Мимо него прошли двое худых, загорелых мальчишек в ковбойках, у одного в руках была маска для подводного плавания. Конопатое его лицо излучало счастье. Они скрылись за скалой, и вскоре оттуда донеслись плеск воды и смех.

Латышев позавидовал. Он и сам, казалось, ощутил обжигающее прикосновение воды, то давно забытое им ощущение свежести и бодрости, когда холод покрывает кожу пупырышками, стягивает ее и разгоняет кровь.

Чертов ревматизм. И вообще… Длинную дефектную ведомость выписали ему врачи. Не по возрасту длинную. Ну, да что поделаешь. Надо уметь принимать такую несправедливость со спокойной душой. В конце концов люди сталкиваются и с большими бедами. А он еще сможет немало поработать на своем веку. Женится, у него будет хорошая семья…
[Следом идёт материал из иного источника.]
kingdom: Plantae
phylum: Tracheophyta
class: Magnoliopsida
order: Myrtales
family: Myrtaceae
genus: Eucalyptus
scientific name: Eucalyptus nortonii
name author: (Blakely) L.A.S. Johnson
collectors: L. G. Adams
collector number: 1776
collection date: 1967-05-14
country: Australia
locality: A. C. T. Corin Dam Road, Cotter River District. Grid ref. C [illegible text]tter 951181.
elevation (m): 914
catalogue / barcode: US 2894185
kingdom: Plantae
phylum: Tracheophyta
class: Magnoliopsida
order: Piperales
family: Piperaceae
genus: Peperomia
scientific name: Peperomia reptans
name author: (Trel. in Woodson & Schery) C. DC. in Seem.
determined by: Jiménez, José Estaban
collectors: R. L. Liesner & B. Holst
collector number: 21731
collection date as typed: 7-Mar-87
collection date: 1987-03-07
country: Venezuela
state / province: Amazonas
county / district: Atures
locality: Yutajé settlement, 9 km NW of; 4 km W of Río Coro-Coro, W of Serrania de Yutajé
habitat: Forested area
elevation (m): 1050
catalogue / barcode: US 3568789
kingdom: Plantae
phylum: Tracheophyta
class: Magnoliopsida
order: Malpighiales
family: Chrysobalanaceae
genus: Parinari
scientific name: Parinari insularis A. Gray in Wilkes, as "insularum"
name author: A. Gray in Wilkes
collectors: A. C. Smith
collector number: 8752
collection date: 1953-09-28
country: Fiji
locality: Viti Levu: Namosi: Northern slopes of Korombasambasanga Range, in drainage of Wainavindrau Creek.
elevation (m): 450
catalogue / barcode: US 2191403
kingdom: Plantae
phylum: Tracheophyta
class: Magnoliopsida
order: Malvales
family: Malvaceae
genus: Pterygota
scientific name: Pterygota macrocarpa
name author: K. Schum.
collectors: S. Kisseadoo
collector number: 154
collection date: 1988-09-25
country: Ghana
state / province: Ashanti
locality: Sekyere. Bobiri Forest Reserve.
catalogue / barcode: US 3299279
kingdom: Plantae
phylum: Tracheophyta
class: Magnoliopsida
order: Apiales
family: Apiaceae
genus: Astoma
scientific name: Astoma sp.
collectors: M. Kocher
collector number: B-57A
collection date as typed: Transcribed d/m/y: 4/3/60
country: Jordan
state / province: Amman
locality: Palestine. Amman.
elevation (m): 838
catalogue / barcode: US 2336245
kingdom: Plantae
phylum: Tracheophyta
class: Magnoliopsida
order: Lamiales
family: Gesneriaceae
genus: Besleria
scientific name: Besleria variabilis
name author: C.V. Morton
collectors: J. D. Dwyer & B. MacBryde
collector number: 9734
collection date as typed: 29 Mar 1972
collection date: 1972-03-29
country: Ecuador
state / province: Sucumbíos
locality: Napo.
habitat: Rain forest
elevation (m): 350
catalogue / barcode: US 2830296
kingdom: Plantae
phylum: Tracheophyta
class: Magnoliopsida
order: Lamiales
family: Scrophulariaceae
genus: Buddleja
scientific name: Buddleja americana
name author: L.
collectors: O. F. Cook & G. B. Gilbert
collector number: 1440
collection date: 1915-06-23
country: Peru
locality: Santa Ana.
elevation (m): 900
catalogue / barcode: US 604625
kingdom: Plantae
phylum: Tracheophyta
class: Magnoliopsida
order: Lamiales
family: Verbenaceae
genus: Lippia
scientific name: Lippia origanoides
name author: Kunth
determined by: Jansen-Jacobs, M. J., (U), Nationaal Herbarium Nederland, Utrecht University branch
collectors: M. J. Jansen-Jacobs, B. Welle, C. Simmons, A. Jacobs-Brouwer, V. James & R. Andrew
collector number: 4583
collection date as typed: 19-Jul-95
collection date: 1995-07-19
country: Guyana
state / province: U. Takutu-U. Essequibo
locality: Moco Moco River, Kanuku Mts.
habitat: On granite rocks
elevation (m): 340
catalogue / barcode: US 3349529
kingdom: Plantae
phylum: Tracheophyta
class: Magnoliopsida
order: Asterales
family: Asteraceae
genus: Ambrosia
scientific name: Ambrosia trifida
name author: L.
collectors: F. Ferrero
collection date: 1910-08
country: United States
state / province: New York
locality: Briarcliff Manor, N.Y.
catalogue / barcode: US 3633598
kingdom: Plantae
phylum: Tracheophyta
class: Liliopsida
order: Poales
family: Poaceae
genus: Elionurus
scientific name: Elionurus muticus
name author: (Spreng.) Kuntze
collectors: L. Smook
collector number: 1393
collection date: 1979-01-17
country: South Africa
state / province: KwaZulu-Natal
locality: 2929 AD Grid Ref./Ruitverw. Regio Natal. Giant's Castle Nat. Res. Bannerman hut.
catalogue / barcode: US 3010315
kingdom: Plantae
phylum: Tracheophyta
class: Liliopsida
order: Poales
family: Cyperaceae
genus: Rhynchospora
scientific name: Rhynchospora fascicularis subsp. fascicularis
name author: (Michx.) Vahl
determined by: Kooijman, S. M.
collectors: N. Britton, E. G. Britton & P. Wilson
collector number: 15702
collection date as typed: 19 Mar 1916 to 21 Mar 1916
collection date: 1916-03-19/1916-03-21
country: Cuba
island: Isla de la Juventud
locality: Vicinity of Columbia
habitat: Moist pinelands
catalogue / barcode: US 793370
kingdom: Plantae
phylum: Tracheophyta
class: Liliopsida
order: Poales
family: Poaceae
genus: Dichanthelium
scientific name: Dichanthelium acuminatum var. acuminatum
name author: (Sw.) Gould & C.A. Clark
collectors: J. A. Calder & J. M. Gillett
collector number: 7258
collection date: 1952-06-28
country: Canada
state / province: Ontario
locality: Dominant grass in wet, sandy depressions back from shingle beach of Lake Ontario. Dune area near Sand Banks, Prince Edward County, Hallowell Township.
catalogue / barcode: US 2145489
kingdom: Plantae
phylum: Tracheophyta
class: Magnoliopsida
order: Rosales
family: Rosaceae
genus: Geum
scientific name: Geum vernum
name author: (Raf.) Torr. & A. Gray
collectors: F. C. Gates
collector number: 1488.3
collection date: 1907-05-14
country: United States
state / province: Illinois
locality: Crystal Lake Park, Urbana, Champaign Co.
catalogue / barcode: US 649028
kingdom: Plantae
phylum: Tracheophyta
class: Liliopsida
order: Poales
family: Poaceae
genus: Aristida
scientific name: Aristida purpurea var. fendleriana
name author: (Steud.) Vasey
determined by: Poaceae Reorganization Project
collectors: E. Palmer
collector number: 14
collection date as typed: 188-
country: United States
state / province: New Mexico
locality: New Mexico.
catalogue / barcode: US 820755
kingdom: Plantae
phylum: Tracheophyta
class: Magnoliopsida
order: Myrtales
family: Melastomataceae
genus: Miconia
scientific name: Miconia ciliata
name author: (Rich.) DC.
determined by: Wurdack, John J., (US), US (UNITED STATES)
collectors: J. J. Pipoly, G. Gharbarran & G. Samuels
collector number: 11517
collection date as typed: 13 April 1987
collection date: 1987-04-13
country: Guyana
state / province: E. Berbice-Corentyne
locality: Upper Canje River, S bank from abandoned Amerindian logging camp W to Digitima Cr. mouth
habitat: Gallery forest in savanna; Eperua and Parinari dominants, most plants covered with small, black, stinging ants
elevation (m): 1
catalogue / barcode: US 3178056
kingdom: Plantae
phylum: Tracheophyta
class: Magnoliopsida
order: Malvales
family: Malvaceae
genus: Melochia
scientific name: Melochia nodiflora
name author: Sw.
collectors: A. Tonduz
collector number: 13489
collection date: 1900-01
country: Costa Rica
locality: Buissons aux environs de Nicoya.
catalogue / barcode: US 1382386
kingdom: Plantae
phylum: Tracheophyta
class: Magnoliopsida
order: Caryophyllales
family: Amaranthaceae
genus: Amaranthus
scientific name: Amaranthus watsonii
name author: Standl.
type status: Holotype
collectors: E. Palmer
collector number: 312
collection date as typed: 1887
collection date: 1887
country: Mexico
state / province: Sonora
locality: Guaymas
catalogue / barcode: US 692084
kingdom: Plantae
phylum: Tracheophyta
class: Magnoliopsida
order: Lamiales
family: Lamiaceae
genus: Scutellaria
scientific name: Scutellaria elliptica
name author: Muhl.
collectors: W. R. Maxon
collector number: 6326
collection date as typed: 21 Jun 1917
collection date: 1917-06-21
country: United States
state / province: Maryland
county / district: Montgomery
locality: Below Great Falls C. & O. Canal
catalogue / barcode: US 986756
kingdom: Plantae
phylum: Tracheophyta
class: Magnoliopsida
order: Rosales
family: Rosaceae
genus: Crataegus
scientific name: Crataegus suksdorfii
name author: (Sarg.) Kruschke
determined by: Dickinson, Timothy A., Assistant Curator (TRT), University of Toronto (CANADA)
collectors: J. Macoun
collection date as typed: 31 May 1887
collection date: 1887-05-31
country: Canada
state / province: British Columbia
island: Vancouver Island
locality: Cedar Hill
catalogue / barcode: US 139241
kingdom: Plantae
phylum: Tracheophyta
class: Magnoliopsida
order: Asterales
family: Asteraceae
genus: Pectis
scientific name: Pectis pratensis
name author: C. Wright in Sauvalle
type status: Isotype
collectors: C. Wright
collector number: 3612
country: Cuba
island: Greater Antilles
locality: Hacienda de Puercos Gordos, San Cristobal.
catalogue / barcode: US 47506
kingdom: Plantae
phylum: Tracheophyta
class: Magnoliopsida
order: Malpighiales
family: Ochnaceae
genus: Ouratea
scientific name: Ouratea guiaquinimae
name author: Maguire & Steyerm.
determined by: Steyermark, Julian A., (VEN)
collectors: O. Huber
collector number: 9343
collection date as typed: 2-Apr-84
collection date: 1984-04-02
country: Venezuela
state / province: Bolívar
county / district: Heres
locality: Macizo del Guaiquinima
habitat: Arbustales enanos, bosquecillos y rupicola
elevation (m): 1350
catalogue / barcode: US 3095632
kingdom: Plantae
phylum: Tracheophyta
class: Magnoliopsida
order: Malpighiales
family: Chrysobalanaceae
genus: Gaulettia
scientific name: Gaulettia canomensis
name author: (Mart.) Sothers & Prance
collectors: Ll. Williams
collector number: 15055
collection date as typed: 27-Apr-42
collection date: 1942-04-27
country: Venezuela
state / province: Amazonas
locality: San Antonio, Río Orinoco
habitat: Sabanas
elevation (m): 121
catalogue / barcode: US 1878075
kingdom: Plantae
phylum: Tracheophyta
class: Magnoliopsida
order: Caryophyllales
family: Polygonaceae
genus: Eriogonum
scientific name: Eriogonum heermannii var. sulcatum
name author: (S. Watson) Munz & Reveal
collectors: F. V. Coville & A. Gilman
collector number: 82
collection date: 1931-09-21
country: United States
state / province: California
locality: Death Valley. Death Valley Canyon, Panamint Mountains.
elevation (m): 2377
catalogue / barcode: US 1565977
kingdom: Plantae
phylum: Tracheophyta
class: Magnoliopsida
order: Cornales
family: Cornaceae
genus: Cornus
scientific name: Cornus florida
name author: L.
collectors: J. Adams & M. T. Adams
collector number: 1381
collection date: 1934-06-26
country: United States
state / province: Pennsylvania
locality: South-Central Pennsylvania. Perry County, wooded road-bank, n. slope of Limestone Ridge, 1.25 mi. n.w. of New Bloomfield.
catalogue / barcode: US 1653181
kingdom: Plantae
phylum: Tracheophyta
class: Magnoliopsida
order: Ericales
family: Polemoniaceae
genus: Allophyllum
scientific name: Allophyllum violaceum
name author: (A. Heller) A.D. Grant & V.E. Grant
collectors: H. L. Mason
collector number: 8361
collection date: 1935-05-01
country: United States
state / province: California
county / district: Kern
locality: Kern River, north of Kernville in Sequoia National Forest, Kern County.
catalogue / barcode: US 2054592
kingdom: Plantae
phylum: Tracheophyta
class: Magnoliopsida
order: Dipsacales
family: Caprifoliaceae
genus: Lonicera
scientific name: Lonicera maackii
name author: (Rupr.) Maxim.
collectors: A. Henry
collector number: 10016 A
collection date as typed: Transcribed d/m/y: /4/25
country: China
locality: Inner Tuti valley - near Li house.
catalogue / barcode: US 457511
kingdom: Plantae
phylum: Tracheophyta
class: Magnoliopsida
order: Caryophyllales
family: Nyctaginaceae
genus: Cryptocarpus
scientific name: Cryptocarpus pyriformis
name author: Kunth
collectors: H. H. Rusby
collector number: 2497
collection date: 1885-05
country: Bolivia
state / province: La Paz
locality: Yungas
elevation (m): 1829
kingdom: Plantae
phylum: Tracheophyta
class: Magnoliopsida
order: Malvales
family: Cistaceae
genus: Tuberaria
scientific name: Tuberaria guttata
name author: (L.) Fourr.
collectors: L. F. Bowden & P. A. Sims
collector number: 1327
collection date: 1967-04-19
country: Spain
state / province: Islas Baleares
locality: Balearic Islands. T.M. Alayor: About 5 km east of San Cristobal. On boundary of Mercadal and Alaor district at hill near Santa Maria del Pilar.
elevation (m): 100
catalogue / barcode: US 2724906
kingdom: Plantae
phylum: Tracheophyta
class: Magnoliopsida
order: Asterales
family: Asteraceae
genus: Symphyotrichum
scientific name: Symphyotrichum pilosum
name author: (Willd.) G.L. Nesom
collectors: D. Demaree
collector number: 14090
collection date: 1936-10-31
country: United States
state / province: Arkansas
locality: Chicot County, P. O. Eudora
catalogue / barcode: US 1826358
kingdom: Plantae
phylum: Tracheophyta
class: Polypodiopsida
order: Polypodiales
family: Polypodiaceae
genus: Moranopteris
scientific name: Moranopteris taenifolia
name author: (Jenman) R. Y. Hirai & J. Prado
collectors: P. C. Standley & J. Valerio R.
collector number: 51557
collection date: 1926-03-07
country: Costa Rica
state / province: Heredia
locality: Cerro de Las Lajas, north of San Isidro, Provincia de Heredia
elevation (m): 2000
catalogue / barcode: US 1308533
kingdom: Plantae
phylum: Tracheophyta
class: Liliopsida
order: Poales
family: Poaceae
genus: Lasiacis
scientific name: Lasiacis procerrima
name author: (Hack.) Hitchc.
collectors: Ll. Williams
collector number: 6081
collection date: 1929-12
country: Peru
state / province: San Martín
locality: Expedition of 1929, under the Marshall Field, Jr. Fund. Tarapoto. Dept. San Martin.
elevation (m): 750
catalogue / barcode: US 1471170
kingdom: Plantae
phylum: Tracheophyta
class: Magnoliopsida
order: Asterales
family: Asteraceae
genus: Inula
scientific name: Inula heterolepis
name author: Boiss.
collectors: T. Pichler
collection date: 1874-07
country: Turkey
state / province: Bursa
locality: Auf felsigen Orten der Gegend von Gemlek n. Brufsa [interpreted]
Латышев размечтался и не сразу понял, зачем к нему, прыгая с камня на камень, подбегает мальчишка с таким странным, испуганным выражением лица. Мокрые, длинные трусы облепляли худые ноги, мальчишка задыхался, крик застыл на лице, превратился в гримасу. Латышеву показалось, что эти торопливые прыжки — продолжение какой-то ребячьей игры. Латышев просто не мог сейчас представить реальность несчастья.

Мальчишка схватил его за рубаху.

— Там, — сказал он, — там…

Слова булькали у него в горле, и Латышев ничего не мог понять. Но инстинкт срабатывает быстрее, чем сознание. Латышев вскочил и первым помчался к тому месту, откуда несколько минут назад доносился смех и плеск воды.

Это была сумасшедшая гонка. Когда Латышев подбежал к большой гнейсовой плите, на которой лежали рубахи и маска, ему показалось, что из атмосферы исчез весь кислород. Латышев давно уже так не бегал.

Второго купальщика нигде не было видно. Мальчишка, отставший поначалу, теперь снова дергал сзади за рубаху и повторял бессмысленно, показывая на воду:

— Там, там…

Латышев торопливо разделся. Он срывал пуговицы с рубашки и думал, что не сможет ничем помочь, что лучше бы позвать кого-нибудь, кто поздоровее, повыносливее, у кого хорошее сердце… Но не было никого поблизости. Лишь где-то вдали тарахтела моторка. Сопки были пусты, никто сюда и не забредал, кроме вот таких шальных мальчишек.

— Мы искали сокровища, — выпалил вдруг сквозь стучавшие зубы. — Мы искали, и он там остался.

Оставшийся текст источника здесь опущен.